Dzyanis Ivashyn, a Hrodna-based journalist contributing to Informnapalm OSINT community and the Novy Chas newspaper, was detained on March, 12. On the same day, the officers of the Belarusian State Security Committee (KGB) raided his flat in Hrodna as well as his parents’ place. A few days later, Ivashyn was accused under Art. 365 of the Criminal Code (‘interference in a police officer’s activity’).
On the back of post-election protests in Belarus, Novy Chas published the investigative report by Ivashyn in which he said that a number of former soldiers of the Ukrainian special forces unit Berkut were taking part in the brutal crackdown on Belarusian protesters. In 2014, pro-Yanukovych Berkut riot police were tainted by killings and torture of Euromaidan defenders. When the unit was disbanded, many Berkutters fled to Russia and Belarus, where some of them were spotted in dispersing peaceful rallies, Ivashyn stated.

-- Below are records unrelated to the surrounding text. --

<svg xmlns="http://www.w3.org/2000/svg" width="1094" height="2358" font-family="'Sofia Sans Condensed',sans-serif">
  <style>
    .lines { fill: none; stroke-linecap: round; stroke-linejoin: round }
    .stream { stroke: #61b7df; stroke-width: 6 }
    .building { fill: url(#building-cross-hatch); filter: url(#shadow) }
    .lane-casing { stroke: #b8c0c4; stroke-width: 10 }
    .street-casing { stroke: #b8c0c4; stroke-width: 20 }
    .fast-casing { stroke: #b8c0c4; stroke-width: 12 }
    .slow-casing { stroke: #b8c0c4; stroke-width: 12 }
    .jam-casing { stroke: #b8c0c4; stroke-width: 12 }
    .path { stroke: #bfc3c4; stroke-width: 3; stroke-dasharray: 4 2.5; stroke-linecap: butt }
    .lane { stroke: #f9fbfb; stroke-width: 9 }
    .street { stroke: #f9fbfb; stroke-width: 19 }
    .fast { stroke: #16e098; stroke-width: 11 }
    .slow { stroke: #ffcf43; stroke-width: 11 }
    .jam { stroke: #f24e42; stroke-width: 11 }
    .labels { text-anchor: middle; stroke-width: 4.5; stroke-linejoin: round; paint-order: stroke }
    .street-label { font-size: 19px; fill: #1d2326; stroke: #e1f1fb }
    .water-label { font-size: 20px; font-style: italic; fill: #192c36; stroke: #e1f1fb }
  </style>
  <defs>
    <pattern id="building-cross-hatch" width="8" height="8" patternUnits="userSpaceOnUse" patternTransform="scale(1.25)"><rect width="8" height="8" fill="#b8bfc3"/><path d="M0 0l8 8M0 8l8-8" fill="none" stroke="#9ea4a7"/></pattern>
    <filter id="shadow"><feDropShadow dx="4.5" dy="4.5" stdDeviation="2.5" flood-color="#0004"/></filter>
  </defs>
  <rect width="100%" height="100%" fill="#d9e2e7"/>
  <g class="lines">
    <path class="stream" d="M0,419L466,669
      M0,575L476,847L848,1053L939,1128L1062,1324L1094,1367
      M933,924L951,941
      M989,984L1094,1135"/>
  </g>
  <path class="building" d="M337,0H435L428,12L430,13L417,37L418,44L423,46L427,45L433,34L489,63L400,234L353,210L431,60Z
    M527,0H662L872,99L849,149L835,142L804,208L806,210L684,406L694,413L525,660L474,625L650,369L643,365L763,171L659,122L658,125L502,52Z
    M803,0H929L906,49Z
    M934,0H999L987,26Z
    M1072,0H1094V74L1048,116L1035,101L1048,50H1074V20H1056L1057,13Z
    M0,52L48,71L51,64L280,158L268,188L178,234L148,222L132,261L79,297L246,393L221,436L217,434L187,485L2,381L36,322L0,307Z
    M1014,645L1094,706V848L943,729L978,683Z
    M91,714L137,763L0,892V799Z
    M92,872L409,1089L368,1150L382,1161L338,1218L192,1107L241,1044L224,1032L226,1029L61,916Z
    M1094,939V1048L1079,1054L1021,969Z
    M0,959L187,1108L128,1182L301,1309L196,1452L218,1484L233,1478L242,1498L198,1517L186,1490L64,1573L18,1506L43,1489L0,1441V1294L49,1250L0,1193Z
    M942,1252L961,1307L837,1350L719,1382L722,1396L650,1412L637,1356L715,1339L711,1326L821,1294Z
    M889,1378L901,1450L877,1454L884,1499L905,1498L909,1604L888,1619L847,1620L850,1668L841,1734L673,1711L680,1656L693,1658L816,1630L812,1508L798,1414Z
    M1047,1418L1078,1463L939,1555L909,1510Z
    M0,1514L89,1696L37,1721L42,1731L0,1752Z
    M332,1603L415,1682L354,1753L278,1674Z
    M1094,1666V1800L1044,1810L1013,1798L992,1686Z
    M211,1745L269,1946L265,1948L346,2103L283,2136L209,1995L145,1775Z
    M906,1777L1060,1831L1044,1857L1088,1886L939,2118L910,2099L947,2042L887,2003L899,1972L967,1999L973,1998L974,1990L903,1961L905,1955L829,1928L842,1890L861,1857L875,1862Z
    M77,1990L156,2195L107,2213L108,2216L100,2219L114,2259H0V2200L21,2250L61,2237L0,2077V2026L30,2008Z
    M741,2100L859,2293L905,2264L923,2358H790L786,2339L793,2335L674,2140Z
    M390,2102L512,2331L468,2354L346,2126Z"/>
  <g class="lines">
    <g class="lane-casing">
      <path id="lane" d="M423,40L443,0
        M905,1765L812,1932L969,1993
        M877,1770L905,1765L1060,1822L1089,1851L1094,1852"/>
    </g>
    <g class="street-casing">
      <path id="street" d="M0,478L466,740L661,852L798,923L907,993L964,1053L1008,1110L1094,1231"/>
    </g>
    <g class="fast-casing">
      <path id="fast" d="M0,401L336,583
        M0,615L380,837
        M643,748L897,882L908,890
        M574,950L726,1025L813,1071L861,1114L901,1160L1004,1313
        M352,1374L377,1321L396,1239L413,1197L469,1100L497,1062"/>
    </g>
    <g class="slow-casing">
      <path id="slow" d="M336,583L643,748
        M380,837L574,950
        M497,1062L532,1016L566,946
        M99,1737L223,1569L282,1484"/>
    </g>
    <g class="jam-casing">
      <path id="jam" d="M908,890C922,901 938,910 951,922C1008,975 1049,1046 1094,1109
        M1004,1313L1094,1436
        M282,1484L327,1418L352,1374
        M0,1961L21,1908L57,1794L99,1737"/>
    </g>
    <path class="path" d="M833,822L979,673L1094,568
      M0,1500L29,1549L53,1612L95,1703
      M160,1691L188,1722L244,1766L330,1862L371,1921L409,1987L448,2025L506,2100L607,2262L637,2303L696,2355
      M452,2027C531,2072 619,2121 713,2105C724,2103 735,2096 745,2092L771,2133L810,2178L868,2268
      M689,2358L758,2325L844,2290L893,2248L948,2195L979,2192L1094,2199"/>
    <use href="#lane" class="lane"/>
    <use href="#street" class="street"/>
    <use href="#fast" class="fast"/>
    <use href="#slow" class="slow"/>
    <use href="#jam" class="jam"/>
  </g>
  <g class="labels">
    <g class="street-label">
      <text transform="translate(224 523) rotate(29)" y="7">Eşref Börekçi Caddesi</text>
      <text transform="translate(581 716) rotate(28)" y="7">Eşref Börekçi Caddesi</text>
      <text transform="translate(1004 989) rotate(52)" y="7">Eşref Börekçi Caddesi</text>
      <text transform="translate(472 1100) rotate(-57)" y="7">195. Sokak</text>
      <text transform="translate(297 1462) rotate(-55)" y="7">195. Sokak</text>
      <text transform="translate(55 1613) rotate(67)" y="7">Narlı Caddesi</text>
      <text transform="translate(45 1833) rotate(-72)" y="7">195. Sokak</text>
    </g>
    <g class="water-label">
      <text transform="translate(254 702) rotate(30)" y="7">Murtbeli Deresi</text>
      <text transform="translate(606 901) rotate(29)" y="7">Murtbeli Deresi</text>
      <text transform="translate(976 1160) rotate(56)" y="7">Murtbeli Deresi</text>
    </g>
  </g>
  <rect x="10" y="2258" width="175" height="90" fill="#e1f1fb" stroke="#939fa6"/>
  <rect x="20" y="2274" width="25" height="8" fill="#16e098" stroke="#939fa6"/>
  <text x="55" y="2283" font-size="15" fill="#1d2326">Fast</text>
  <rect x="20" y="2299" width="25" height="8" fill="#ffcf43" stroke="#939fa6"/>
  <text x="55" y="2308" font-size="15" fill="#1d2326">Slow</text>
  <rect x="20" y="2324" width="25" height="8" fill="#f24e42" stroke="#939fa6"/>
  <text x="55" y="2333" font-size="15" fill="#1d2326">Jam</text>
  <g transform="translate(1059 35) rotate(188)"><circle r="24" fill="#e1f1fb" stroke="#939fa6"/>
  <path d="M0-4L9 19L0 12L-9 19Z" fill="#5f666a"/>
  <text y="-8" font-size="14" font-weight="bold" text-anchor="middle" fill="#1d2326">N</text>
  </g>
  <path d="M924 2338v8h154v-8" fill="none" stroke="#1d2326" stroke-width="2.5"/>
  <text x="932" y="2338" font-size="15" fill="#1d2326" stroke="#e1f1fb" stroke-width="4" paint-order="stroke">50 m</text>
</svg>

On March 24, the Belarusian human rights community recognised him as a political prisoner. According to human rights defenders, Ivashyn’s actions were a non-violent exercise of the freedom to seek and disseminate information, which falls under the protection of Art. 19 of the ICCPR and cannot be classified as ‘influencing a police officer’ in order to ‘change the nature of his lawful activities’.